It had looked, for a while, as though Maguire might just survive the storm. Heading into the final round of fixtures he had drawn both of his opening matches — first against Stan Moody, then against Dylan Emery — and with the group finely balanced, progression was still very much on the cards. But a 3-1 defeat to Gary Wilson extinguished any hope the Scot had of carrying his title into the latter stages, and when Emery followed up with a ruthless 3-0 demolition of Moody, the Welshman's place in Stage Three was confirmed. The former world number two boards an early flight home.
A Landmark Moment for Dylan Emery
For Maguire, it is a frustrating start to the new campaign. For Dylan Emery, it is anything but. The 25-year-old from Wales has shown flashes of genuine quality since turning professional, and Saturday's performance — composed, efficient, and delivered under real pressure — suggested a player growing into his potential at pace. This marks the first time Emery has reached the last-eight stage of a ranking event on the main tour, and if the manner of his group finish is anything to go by, he will not be content simply to make up the numbers when play resumes on Monday.
Emery is part of a new generation of British talent that snooker fans are beginning to take seriously, and his progression here feels like more than a footnote. Qualifying from a tight group — one where any of four players could plausibly have advanced — requires both nerve and the ability to time your best snooker for the moments that matter most. He delivered both.
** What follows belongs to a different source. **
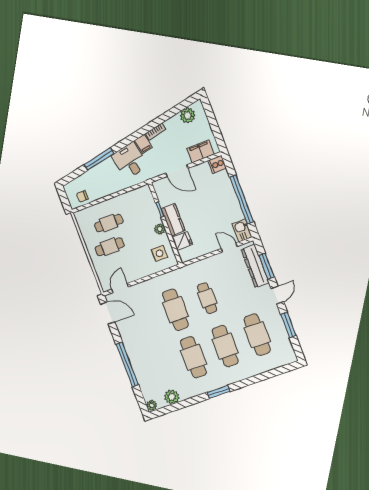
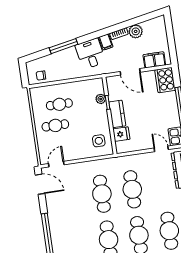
plant: (188, 115) -> (136, 31), moved
cooker: (217, 164) -> (165, 80), width x1.87, depth x1.31
plant: (160, 229) -> (101, 99), moved
cafe table: (207, 298) -> (132, 189), width x1.37, depth x1.35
Saengkham Stays Unbeaten in Group D
Elsewhere on Saturday, Noppon Saengkham navigated Group D with an unbeaten record, finishing top with two wins and a draw. The Thai — who at 33 remains one of the most decorated players on tour never to have won a ranking title — beat Scott Donaldson in his first match, drew with Ukrainian Iulian Boiki, and then held his nerve to defeat Zhou Yuelong 3-1 when both men needed the result. It was exactly the kind of clutch performance that has sometimes eluded Saengkham at critical junctures in his career.
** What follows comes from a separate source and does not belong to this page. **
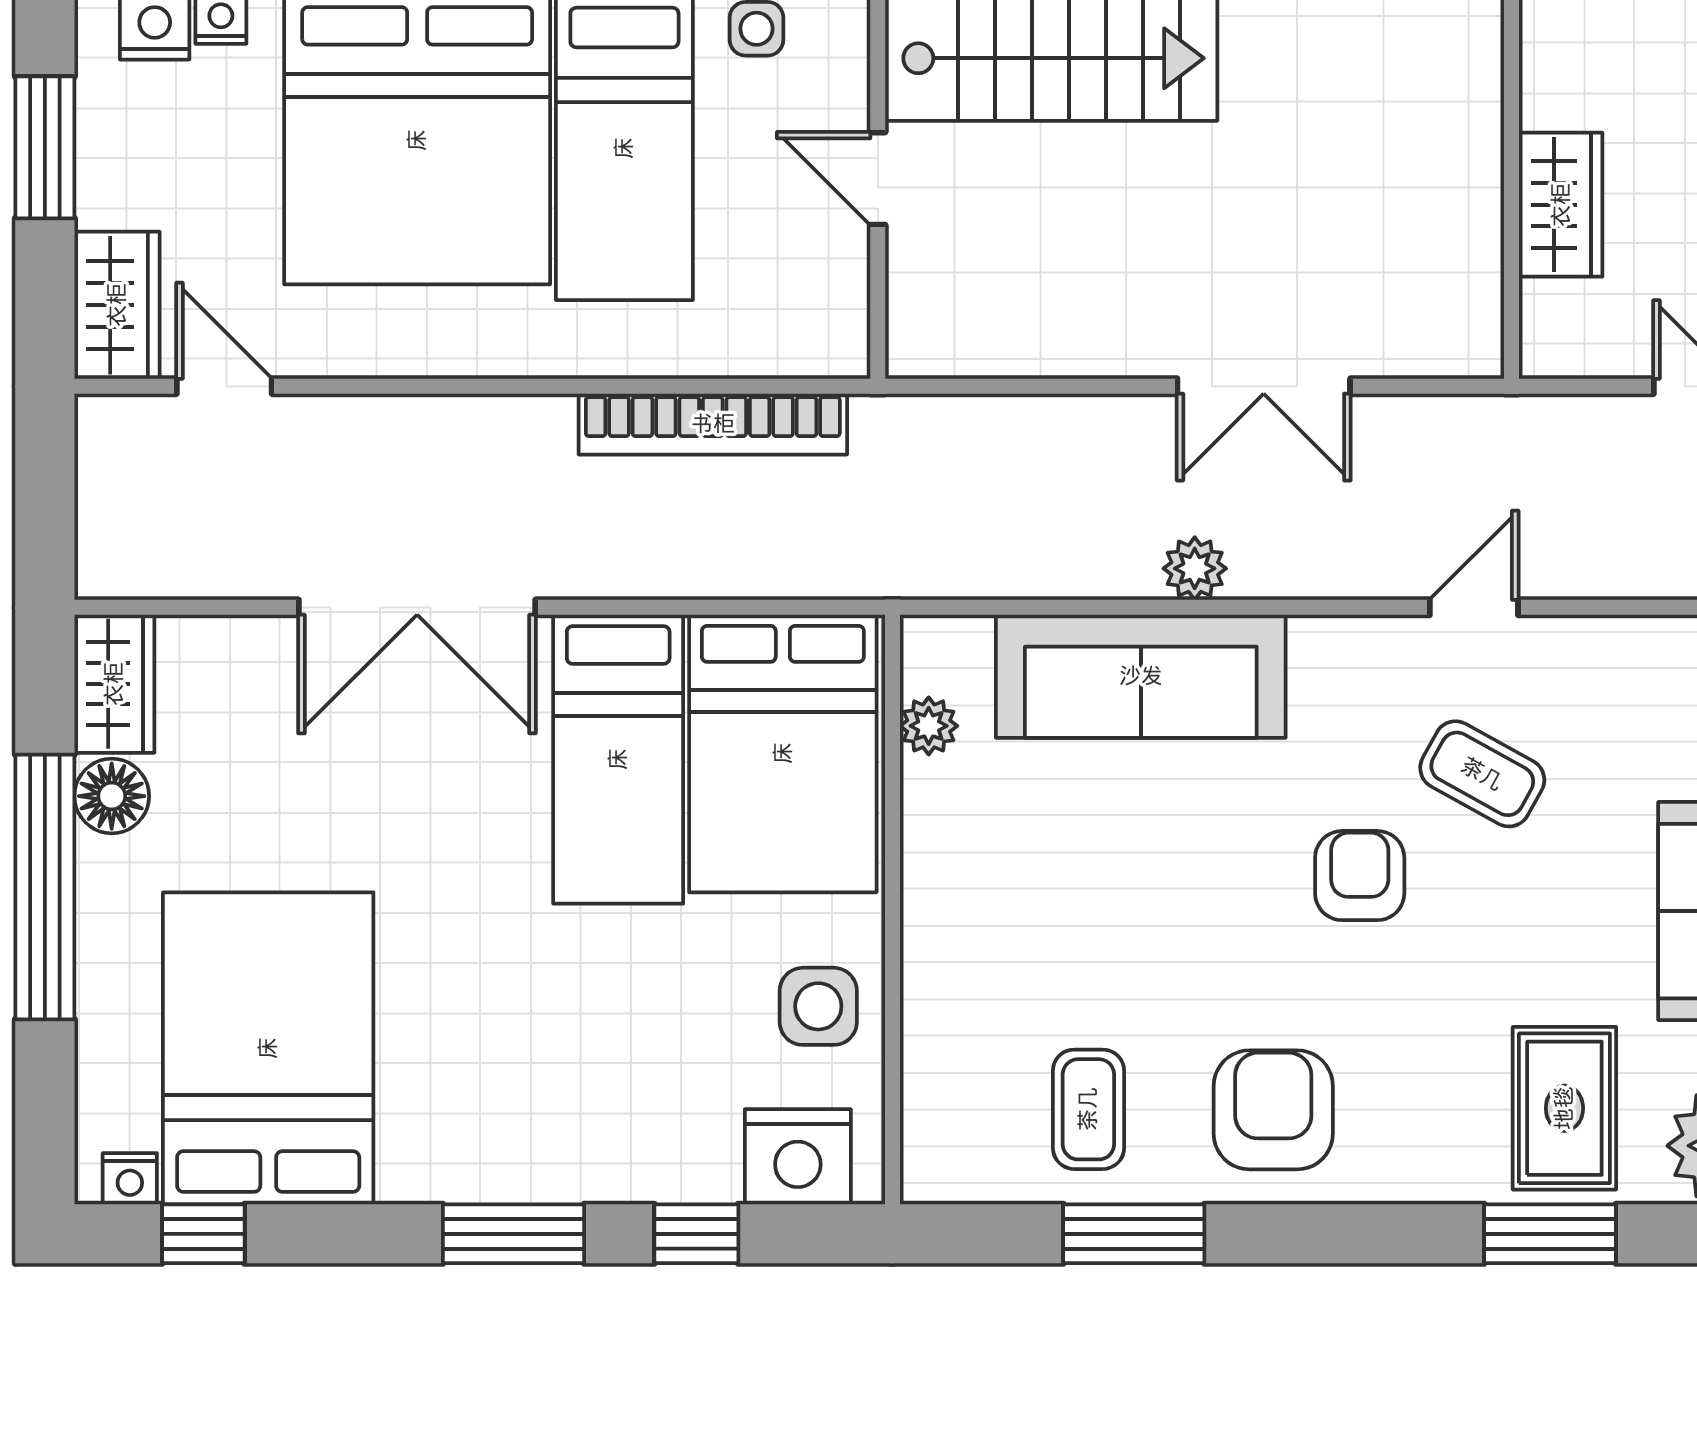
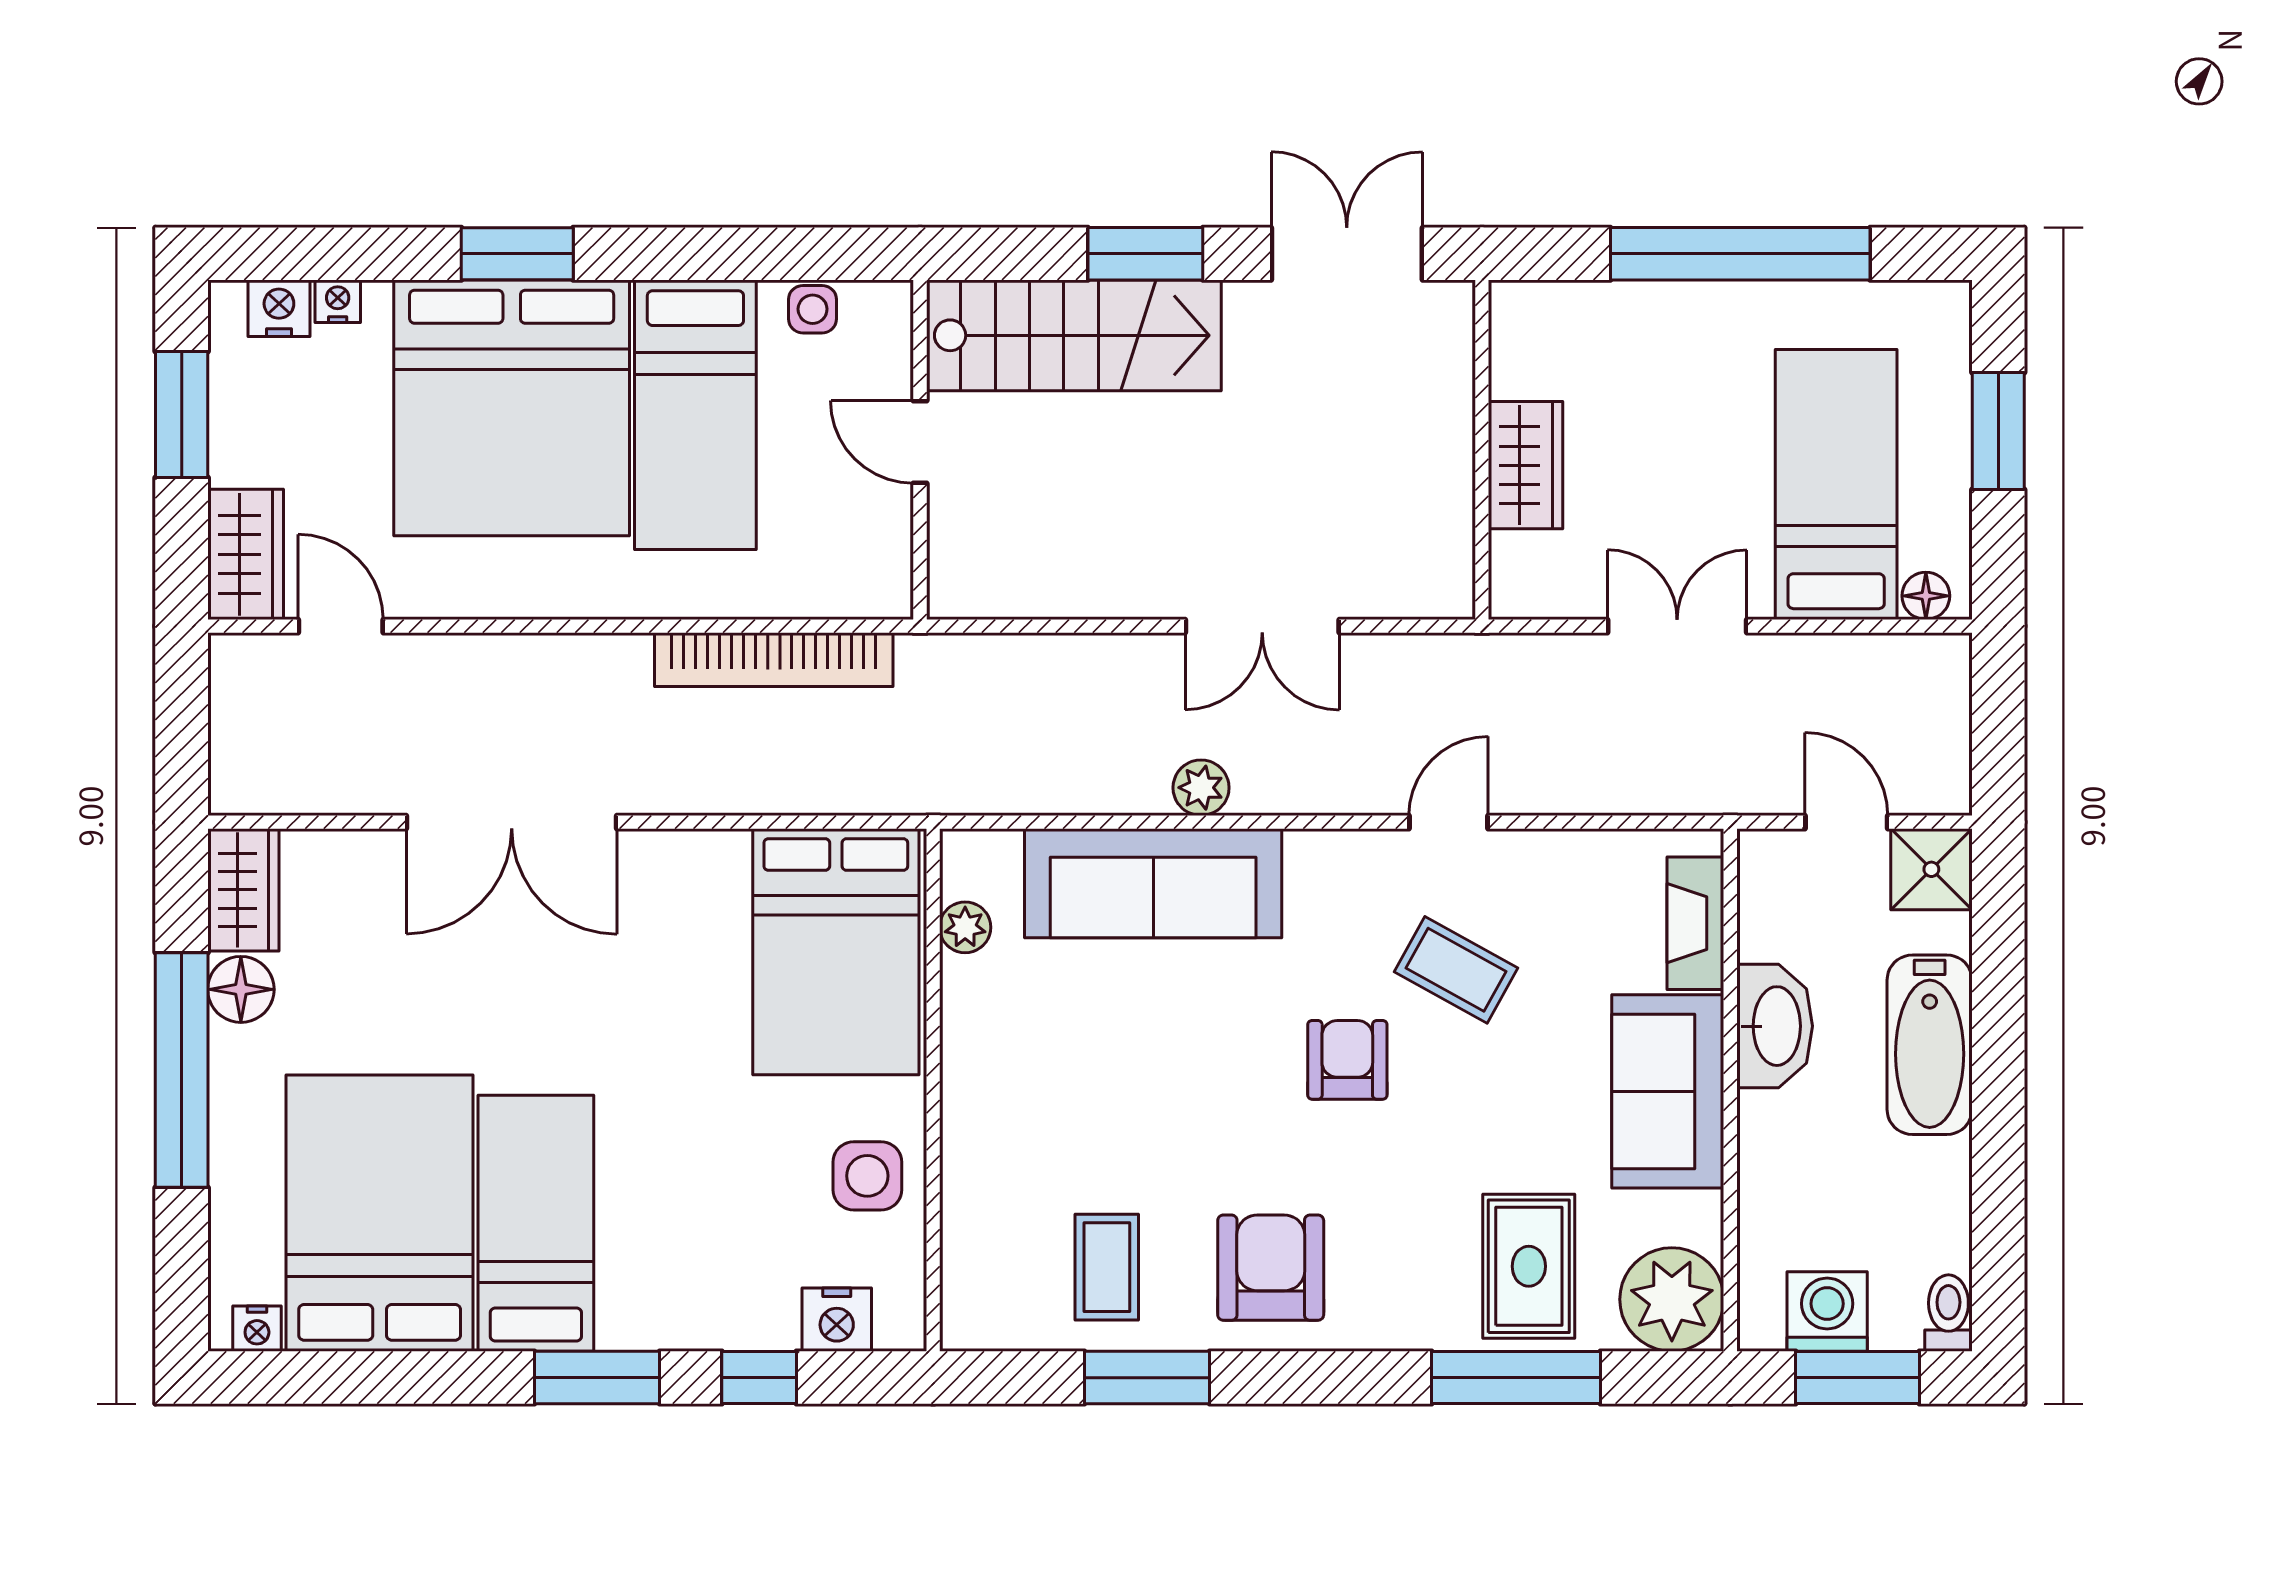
bed: (618, 759) -> (536, 1223), moved, turned 180
nightstand: (798, 1157) -> (837, 1320), width x0.74, depth x0.75
window: (203, 1234) -> (322, 1378), removed
window: (1550, 1234) -> (1516, 1378), width x1.44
The question of whether Saengkham will ever convert his evident quality into a ranking triumph has become one of snooker's more intriguing running narratives. He has the game for it — fluid potting, solid safety, and a cue action that any coach would use as a teaching aid. The Championship League, with its concentrated burst of matches and its relatively accessible prize structure, may just offer him the right environment. He now joins Hossein Vafaei and Lei Peifan — who came through Groups A and B on Friday — in Stage Three.
What Comes Next
Sunday brings a rest day, before Groups E and F get under way on Monday. Chris Wakelin, the only remaining player seeded inside the world's top 16, headlines Group E in what promises to be a fascinating contest alongside He Guoqiang and former champions Ali Carter and David Gilbert. Group F, meanwhile, features the rapidly emerging Chang Bingyu, who will face Marco Fu, Jak Jones, and Mark Joyce — a group with enough experience and unpredictability to produce fireworks in either direction.
The Championship League Snooker serves as the curtain-raiser for the 2026/27 ranking season, and the overall winner on 15th July will pocket £33,000 in prize money and ranking points, as well as a coveted invitation to the Champion of Champions later in the year. For those unable to make the trip to Leicester, live coverage is available via the Matchroom Multi Sport and Matchroom Pool YouTube channels for viewers in the UK and Ireland.
As for Maguire, there will be other chances. A player who has claimed seven ranking titles does not need to be written off after a single group-stage exit. But the nature of this sport is that the calendar moves relentlessly forward — and for now, the defence of his Championship League crown is already over.